If at first you don't succeed, try, try again. That seems to be the mantra coming out of the White House this week following Friday's defeat of the Cybersecurity Act of 2012. According to The Hill, President Obama is weighing the possibility of issuing an executive order to deal with cyber threats to computer systems that control "critical infrastructure."
"In the wake of Congressional inaction and Republican stall tactics, unfortunately, we will continue to be hamstrung by outdated and inadequate statutory authorities that the legislation would have fixed," White House Press Secretary Jay Carney said in an emailed response The Hill.

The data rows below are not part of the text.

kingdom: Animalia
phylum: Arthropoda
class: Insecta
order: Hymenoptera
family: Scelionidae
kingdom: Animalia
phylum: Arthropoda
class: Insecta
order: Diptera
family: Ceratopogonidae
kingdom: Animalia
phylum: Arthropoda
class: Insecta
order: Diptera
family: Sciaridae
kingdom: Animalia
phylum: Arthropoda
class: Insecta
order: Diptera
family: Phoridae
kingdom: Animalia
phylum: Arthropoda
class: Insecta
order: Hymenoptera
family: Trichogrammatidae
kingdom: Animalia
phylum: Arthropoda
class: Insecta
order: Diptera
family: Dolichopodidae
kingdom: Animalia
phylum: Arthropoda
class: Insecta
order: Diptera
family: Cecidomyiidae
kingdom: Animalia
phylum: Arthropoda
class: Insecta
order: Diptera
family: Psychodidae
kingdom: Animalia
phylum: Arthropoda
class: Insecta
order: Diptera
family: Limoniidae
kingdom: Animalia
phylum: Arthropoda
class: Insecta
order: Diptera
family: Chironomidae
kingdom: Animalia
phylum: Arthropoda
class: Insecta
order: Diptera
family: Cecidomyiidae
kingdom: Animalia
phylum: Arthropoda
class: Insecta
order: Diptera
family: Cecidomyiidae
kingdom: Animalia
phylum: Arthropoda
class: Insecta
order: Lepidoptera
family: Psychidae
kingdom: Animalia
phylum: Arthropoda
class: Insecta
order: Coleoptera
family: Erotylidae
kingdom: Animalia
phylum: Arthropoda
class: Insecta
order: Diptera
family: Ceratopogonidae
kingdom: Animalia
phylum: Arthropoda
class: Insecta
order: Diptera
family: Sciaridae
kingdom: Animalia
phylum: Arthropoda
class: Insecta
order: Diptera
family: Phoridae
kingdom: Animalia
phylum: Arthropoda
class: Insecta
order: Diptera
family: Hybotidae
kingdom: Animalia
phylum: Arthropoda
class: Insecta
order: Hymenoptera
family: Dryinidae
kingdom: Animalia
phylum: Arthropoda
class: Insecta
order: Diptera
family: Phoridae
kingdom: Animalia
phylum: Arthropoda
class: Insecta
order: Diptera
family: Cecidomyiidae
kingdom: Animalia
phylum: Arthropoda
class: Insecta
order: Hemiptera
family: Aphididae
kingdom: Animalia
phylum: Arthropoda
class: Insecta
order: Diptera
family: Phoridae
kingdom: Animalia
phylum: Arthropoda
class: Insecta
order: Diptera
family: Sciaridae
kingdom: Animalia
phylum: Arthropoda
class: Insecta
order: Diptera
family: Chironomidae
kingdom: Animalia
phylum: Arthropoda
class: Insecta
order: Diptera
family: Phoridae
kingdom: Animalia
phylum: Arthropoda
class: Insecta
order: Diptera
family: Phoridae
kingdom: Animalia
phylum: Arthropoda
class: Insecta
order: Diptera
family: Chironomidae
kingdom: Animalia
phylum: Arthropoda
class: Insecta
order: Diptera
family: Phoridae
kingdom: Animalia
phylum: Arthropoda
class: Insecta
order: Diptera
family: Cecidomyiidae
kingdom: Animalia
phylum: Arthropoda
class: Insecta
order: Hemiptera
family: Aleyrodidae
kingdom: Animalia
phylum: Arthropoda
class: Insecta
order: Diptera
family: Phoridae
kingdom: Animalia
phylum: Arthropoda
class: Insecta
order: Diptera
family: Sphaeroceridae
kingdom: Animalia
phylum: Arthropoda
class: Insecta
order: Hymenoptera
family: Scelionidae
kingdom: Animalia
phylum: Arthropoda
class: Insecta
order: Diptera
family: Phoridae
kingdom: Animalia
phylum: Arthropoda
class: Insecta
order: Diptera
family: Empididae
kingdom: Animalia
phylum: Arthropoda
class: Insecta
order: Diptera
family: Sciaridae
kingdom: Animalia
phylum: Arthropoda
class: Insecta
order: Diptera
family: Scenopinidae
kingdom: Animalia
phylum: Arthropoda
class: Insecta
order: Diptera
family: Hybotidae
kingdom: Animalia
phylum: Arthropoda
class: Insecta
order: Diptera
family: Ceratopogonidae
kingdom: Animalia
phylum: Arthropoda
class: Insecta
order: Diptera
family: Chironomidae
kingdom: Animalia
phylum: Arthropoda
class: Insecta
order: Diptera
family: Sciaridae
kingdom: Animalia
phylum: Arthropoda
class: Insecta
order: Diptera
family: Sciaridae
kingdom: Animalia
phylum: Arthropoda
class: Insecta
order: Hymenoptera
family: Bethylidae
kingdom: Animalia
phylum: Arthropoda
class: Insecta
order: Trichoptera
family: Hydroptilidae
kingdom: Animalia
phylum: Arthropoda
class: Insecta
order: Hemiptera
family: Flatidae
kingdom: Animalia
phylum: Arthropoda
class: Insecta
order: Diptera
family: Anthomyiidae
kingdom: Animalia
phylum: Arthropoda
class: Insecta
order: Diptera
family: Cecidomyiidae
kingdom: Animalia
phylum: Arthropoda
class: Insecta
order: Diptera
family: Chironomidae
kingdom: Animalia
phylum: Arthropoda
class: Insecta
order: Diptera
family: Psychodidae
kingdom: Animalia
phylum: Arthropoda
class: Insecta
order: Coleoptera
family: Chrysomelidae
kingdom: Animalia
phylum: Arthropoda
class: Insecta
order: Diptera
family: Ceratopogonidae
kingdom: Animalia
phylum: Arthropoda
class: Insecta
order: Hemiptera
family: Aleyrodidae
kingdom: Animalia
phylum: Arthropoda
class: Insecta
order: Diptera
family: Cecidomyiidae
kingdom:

"Moving forward, the President is determined to do absolutely everything we can to better protects our nation against today’s cyber threats and we will do that," Carney added.
If the President does issue an executive order, it may not sit well with lawmakers. Some see the use of executive orders as a way to bypass the legislative process and some Republicans have already accused the President of grabbing power away from Congress on other issues that he has used the Executive Order method to deal with.
Cybersecurity Act co-sponsor Senator Susan Collins (R-Maine) reacted coolly to the idea of an executive order to deal with the issue.
"I'm not for doing by executive order what should be done by legislation," she said.
Sen. Dianne Feinstein (D-Calif.), a main co-sponsor of the Cybersecurity Act, said she wants Congress to address the problem, but is open to presidential action if Congress fails.
"I suppose if we can't, the answer would be yes," she said.